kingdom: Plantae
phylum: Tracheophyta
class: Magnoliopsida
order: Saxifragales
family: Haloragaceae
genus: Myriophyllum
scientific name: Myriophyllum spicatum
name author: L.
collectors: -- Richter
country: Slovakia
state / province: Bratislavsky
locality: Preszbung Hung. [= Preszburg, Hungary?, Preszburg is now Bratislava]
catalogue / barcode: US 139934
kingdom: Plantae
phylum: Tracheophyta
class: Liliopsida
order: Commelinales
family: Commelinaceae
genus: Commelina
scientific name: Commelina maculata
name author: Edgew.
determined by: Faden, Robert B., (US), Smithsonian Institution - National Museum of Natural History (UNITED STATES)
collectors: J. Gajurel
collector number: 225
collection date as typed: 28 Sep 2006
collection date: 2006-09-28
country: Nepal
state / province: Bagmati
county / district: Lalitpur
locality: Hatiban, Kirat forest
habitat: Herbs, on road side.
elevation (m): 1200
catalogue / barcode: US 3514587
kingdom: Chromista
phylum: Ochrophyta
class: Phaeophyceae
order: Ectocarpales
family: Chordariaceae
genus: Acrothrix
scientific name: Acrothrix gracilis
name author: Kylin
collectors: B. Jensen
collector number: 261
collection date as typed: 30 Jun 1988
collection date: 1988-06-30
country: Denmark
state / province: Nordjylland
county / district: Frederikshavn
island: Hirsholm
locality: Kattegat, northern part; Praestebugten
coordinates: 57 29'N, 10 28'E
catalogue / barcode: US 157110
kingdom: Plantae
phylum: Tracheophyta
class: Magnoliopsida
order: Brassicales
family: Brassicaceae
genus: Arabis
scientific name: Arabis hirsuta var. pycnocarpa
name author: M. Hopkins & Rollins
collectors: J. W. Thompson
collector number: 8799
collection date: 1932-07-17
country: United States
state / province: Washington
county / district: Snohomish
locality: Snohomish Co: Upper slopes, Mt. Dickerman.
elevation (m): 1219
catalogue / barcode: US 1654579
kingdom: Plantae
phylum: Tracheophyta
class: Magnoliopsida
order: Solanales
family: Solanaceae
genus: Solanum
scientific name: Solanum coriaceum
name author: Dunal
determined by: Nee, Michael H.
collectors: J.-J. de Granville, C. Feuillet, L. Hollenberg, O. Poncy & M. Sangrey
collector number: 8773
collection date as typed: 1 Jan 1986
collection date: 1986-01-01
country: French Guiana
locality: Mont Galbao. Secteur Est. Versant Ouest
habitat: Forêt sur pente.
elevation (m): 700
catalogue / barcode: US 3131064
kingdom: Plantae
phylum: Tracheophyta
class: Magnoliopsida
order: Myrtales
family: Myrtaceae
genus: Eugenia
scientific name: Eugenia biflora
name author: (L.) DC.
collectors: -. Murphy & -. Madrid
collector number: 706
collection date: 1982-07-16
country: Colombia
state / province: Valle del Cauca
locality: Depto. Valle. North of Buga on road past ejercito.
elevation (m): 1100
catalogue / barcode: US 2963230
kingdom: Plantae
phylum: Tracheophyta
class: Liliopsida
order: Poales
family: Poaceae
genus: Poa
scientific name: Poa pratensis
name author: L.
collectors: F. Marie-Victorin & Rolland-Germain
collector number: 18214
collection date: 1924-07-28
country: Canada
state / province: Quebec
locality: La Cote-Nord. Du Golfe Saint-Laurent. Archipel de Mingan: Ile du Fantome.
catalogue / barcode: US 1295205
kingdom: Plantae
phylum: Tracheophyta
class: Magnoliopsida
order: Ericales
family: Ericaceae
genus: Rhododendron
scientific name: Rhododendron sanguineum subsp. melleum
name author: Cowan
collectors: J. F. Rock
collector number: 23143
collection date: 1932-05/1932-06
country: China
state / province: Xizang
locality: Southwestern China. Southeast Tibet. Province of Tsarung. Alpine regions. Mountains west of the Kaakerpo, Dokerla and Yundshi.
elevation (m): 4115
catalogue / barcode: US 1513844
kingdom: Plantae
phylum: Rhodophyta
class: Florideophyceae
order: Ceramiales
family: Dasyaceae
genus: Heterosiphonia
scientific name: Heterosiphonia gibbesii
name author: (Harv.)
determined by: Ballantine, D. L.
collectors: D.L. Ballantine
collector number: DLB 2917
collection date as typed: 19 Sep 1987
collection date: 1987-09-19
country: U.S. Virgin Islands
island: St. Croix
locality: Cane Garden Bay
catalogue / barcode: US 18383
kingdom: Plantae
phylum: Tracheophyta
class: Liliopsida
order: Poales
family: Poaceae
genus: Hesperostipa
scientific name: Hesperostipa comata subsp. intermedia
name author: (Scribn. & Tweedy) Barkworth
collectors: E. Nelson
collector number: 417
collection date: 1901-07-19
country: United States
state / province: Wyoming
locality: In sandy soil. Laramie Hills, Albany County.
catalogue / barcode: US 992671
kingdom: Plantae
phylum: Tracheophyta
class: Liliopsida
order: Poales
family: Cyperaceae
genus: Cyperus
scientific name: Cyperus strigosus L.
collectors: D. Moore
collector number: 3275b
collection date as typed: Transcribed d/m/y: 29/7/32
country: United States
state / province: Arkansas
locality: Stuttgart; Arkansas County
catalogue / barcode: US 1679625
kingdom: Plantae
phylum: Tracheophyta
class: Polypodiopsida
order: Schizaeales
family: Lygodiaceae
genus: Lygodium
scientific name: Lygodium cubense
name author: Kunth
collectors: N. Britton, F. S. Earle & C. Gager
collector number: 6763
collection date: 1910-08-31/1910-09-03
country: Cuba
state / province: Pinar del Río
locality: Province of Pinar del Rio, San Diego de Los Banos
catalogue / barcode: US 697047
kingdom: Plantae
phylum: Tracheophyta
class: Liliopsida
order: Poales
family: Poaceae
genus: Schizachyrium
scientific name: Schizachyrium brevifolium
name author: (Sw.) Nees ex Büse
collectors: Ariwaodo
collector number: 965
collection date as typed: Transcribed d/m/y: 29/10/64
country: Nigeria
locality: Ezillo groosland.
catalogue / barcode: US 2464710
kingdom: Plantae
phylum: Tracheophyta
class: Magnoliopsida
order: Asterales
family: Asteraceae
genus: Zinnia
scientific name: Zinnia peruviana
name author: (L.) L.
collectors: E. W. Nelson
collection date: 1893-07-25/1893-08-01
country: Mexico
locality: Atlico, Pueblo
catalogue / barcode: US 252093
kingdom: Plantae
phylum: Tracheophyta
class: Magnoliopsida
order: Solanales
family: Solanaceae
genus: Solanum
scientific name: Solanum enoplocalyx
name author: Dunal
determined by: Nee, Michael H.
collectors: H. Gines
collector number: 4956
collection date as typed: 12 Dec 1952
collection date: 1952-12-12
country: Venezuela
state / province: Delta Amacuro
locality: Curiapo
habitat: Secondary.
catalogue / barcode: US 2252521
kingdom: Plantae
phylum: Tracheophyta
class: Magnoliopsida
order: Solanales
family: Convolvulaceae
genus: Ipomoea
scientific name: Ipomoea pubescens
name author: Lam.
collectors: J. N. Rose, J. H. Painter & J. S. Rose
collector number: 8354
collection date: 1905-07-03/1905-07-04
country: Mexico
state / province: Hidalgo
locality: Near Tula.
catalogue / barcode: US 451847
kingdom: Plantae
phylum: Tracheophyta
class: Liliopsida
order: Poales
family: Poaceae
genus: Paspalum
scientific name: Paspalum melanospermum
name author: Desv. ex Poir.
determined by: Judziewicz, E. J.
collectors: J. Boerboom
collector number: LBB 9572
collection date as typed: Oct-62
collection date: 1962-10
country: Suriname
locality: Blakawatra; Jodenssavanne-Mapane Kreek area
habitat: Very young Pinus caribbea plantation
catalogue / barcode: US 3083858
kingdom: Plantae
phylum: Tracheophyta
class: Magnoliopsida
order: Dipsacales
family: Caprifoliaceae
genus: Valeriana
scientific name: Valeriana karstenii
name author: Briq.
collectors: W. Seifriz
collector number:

### SHORT PROBLEM
Please turn every line of the entries above into a Markdown table with the columns Row and Line, giving each line a row number and leaving out blank lines.

### OUTPUT OF THE EXERCISE
| Row | Line |
|---|---|
| 1 | kingdom: Plantae |
| 2 | phylum: Tracheophyta |
| 3 | class: Magnoliopsida |
| 4 | order: Saxifragales |
| 5 | family: Haloragaceae |
| 6 | genus: Myriophyllum |
| 7 | scientific name: Myriophyllum spicatum |
| 8 | name author: L. |
| 9 | collectors: -- Richter |
| 10 | country: Slovakia |
| 11 | state / province: Bratislavsky |
| 12 | locality: Preszbung Hung. [= Preszburg, Hungary?, Preszburg is now Bratislava] |
| 13 | catalogue / barcode: US 139934 |
| 14 | kingdom: Plantae |
| 15 | phylum: Tracheophyta |
| 16 | class: Liliopsida |
| 17 | order: Commelinales |
| 18 | family: Commelinaceae |
| 19 | genus: Commelina |
| 20 | scientific name: Commelina maculata |
| 21 | name author: Edgew. |
| 22 | determined by: Faden, Robert B., (US), Smithsonian Institution - National Museum of Natural History (UNITED STATES) |
| 23 | collectors: J. Gajurel |
| 24 | collector number: 225 |
| 25 | collection date as typed: 28 Sep 2006 |
| 26 | collection date: 2006-09-28 |
| 27 | country: Nepal |
| 28 | state / province: Bagmati |
| 29 | county / district: Lalitpur |
| 30 | locality: Hatiban, Kirat forest |
| 31 | habitat: Herbs, on road side. |
| 32 | elevation (m): 1200 |
| 33 | catalogue / barcode: US 3514587 |
| 34 | kingdom: Chromista |
| 35 | phylum: Ochrophyta |
| 36 | class: Phaeophyceae |
| 37 | order: Ectocarpales |
| 38 | family: Chordariaceae |
| 39 | genus: Acrothrix |
| 40 | scientific name: Acrothrix gracilis |
| 41 | name author: Kylin |
| 42 | collectors: B. Jensen |
| 43 | collector number: 261 |
| 44 | collection date as typed: 30 Jun 1988 |
| 45 | collection date: 1988-06-30 |
| 46 | country: Denmark |
| 47 | state / province: Nordjylland |
| 48 | county / district: Frederikshavn |
| 49 | island: Hirsholm |
| 50 | locality: Kattegat, northern part; Praestebugten |
| 51 | coordinates: 57 29'N, 10 28'E |
| 52 | catalogue / barcode: US 157110 |
| 53 | kingdom: Plantae |
| 54 | phylum: Tracheophyta |
| 55 | class: Magnoliopsida |
| 56 | order: Brassicales |
| 57 | family: Brassicaceae |
| 58 | genus: Arabis |
| 59 | scientific name: Arabis hirsuta var. pycnocarpa |
| 60 | name author: M. Hopkins & Rollins |
| 61 | collectors: J. W. Thompson |
| 62 | collector number: 8799 |
| 63 | collection date: 1932-07-17 |
| 64 | country: United States |
| 65 | state / province: Washington |
| 66 | county / district: Snohomish |
| 67 | locality: Snohomish Co: Upper slopes, Mt. Dickerman. |
| 68 | elevation (m): 1219 |
| 69 | catalogue / barcode: US 1654579 |
| 70 | kingdom: Plantae |
| 71 | phylum: Tracheophyta |
| 72 | class: Magnoliopsida |
| 73 | order: Solanales |
| 74 | family: Solanaceae |
| 75 | genus: Solanum |
| 76 | scientific name: Solanum coriaceum |
| 77 | name author: Dunal |
| 78 | determined by: Nee, Michael H. |
| 79 | collectors: J.-J. de Granville, C. Feuillet, L. Hollenberg, O. Poncy & M. Sangrey |
| 80 | collector number: 8773 |
| 81 | collection date as typed: 1 Jan 1986 |
| 82 | collection date: 1986-01-01 |
| 83 | country: French Guiana |
| 84 | locality: Mont Galbao. Secteur Est. Versant Ouest |
| 85 | habitat: Forêt sur pente. |
| 86 | elevation (m): 700 |
| 87 | catalogue / barcode: US 3131064 |
| 88 | kingdom: Plantae |
| 89 | phylum: Tracheophyta |
| 90 | class: Magnoliopsida |
| 91 | order: Myrtales |
| 92 | family: Myrtaceae |
| 93 | genus: Eugenia |
| 94 | scientific name: Eugenia biflora |
| 95 | name author: (L.) DC. |
| 96 | collectors: -. Murphy & -. Madrid |
| 97 | collector number: 706 |
| 98 | collection date: 1982-07-16 |
| 99 | country: Colombia |
| 100 | state / province: Valle del Cauca |
| 101 | locality: Depto. Valle. North of Buga on road past ejercito. |
| 102 | elevation (m): 1100 |
| 103 | catalogue / barcode: US 2963230 |
| 104 | kingdom: Plantae |
| 105 | phylum: Tracheophyta |
| 106 | class: Liliopsida |
| 107 | order: Poales |
| 108 | family: Poaceae |
| 109 | genus: Poa |
| 110 | scientific name: Poa pratensis |
| 111 | name author: L. |
| 112 | collectors: F. Marie-Victorin & Rolland-Germain |
| 113 | collector number: 18214 |
| 114 | collection date: 1924-07-28 |
| 115 | country: Canada |
| 116 | state / province: Quebec |
| 117 | locality: La Cote-Nord. Du Golfe Saint-Laurent. Archipel de Mingan: Ile du Fantome. |
| 118 | catalogue / barcode: US 1295205 |
| 119 | kingdom: Plantae |
| 120 | phylum: Tracheophyta |
| 121 | class: Magnoliopsida |
| 122 | order: Ericales |
| 123 | family: Ericaceae |
| 124 | genus: Rhododendron |
| 125 | scientific name: Rhododendron sanguineum subsp. melleum |
| 126 | name author: Cowan |
| 127 | collectors: J. F. Rock |
| 128 | collector number: 23143 |
| 129 | collection date: 1932-05/1932-06 |
| 130 | country: China |
| 131 | state / province: Xizang |
| 132 | locality: Southwestern China. Southeast Tibet. Province of Tsarung. Alpine regions. Mountains west of the Kaakerpo, Dokerla and Yundshi. |
| 133 | elevation (m): 4115 |
| 134 | catalogue / barcode: US 1513844 |
| 135 | kingdom: Plantae |
| 136 | phylum: Rhodophyta |
| 137 | class: Florideophyceae |
| 138 | order: Ceramiales |
| 139 | family: Dasyaceae |
| 140 | genus: Heterosiphonia |
| 141 | scientific name: Heterosiphonia gibbesii |
| 142 | name author: (Harv.) |
| 143 | determined by: Ballantine, D. L. |
| 144 | collectors: D.L. Ballantine |
| 145 | collector number: DLB 2917 |
| 146 | collection date as typed: 19 Sep 1987 |
| 147 | collection date: 1987-09-19 |
| 148 | country: U.S. Virgin Islands |
| 149 | island: St. Croix |
| 150 | locality: Cane Garden Bay |
| 151 | catalogue / barcode: US 18383 |
| 152 | kingdom: Plantae |
| 153 | phylum: Tracheophyta |
| 154 | class: Liliopsida |
| 155 | order: Poales |
| 156 | family: Poaceae |
| 157 | genus: Hesperostipa |
| 158 | scientific name: Hesperostipa comata subsp. intermedia |
| 159 | name author: (Scribn. & Tweedy) Barkworth |
| 160 | collectors: E. Nelson |
| 161 | collector number: 417 |
| 162 | collection date: 1901-07-19 |
| 163 | country: United States |
| 164 | state / province: Wyoming |
| 165 | locality: In sandy soil. Laramie Hills, Albany County. |
| 166 | catalogue / barcode: US 992671 |
| 167 | kingdom: Plantae |
| 168 | phylum: Tracheophyta |
| 169 | class: Liliopsida |
| 170 | order: Poales |
| 171 | family: Cyperaceae |
| 172 | genus: Cyperus |
| 173 | scientific name: Cyperus strigosus L. |
| 174 | collectors: D. Moore |
| 175 | collector number: 3275b |
| 176 | collection date as typed: Transcribed d/m/y: 29/7/32 |
| 177 | country: United States |
| 178 | state / province: Arkansas |
| 179 | locality: Stuttgart; Arkansas County |
| 180 | catalogue / barcode: US 1679625 |
| 181 | kingdom: Plantae |
| 182 | phylum: Tracheophyta |
| 183 | class: Polypodiopsida |
| 184 | order: Schizaeales |
| 185 | family: Lygodiaceae |
| 186 | genus: Lygodium |
| 187 | scientific name: Lygodium cubense |
| 188 | name author: Kunth |
| 189 | collectors: N. Britton, F. S. Earle & C. Gager |
| 190 | collector number: 6763 |
| 191 | collection date: 1910-08-31/1910-09-03 |
| 192 | country: Cuba |
| 193 | state / province: Pinar del Río |
| 194 | locality: Province of Pinar del Rio, San Diego de Los Banos |
| 195 | catalogue / barcode: US 697047 |
| 196 | kingdom: Plantae |
| 197 | phylum: Tracheophyta |
| 198 | class: Liliopsida |
| 199 | order: Poales |
| 200 | family: Poaceae |
| 201 | genus: Schizachyrium |
| 202 | scientific name: Schizachyrium brevifolium |
| 203 | name author: (Sw.) Nees ex Büse |
| 204 | collectors: Ariwaodo |
| 205 | collector number: 965 |
| 206 | collection date as typed: Transcribed d/m/y: 29/10/64 |
| 207 | country: Nigeria |
| 208 | locality: Ezillo groosland. |
| 209 | catalogue / barcode: US 2464710 |
| 210 | kingdom: Plantae |
| 211 | phylum: Tracheophyta |
| 212 | class: Magnoliopsida |
| 213 | order: Asterales |
| 214 | family: Asteraceae |
| 215 | genus: Zinnia |
| 216 | scientific name: Zinnia peruviana |
| 217 | name author: (L.) L. |
| 218 | collectors: E. W. Nelson |
| 219 | collection date: 1893-07-25/1893-08-01 |
| 220 | country: Mexico |
| 221 | locality: Atlico, Pueblo |
| 222 | catalogue / barcode: US 252093 |
| 223 | kingdom: Plantae |
| 224 | phylum: Tracheophyta |
| 225 | class: Magnoliopsida |
| 226 | order: Solanales |
| 227 | family: Solanaceae |
| 228 | genus: Solanum |
| 229 | scientific name: Solanum enoplocalyx |
| 230 | name author: Dunal |
| 231 | determined by: Nee, Michael H. |
| 232 | collectors: H. Gines |
| 233 | collector number: 4956 |
| 234 | collection date as typed: 12 Dec 1952 |
| 235 | collection date: 1952-12-12 |
| 236 | country: Venezuela |
| 237 | state / province: Delta Amacuro |
| 238 | locality: Curiapo |
| 239 | habitat: Secondary. |
| 240 | catalogue / barcode: US 2252521 |
| 241 | kingdom: Plantae |
| 242 | phylum: Tracheophyta |
| 243 | class: Magnoliopsida |
| 244 | order: Solanales |
| 245 | family: Convolvulaceae |
| 246 | genus: Ipomoea |
| 247 | scientific name: Ipomoea pubescens |
| 248 | name author: Lam. |
| 249 | collectors: J. N. Rose, J. H. Painter & J. S. Rose |
| 250 | collector number: 8354 |
| 251 | collection date: 1905-07-03/1905-07-04 |
| 252 | country: Mexico |
| 253 | state / province: Hidalgo |
| 254 | locality: Near Tula. |
| 255 | catalogue / barcode: US 451847 |
| 256 | kingdom: Plantae |
| 257 | phylum: Tracheophyta |
| 258 | class: Liliopsida |
| 259 | order: Poales |
| 260 | family: Poaceae |
| 261 | genus: Paspalum |
| 262 | scientific name: Paspalum melanospermum |
| 263 | name author: Desv. ex Poir. |
| 264 | determined by: Judziewicz, E. J. |
| 265 | collectors: J. Boerboom |
| 266 | collector number: LBB 9572 |
| 267 | collection date as typed: Oct-62 |
| 268 | collection date: 1962-10 |
| 269 | country: Suriname |
| 270 | locality: Blakawatra; Jodenssavanne-Mapane Kreek area |
| 271 | habitat: Very young Pinus caribbea plantation |
| 272 | catalogue / barcode: US 3083858 |
| 273 | kingdom: Plantae |
| 274 | phylum: Tracheophyta |
| 275 | class: Magnoliopsida |
| 276 | order: Dipsacales |
| 277 | family: Caprifoliaceae |
| 278 | genus: Valeriana |
| 279 | scientific name: Valeriana karstenii |
| 280 | name author: Briq. |
| 281 | collectors: W. Seifriz |
| 282 | collector number: |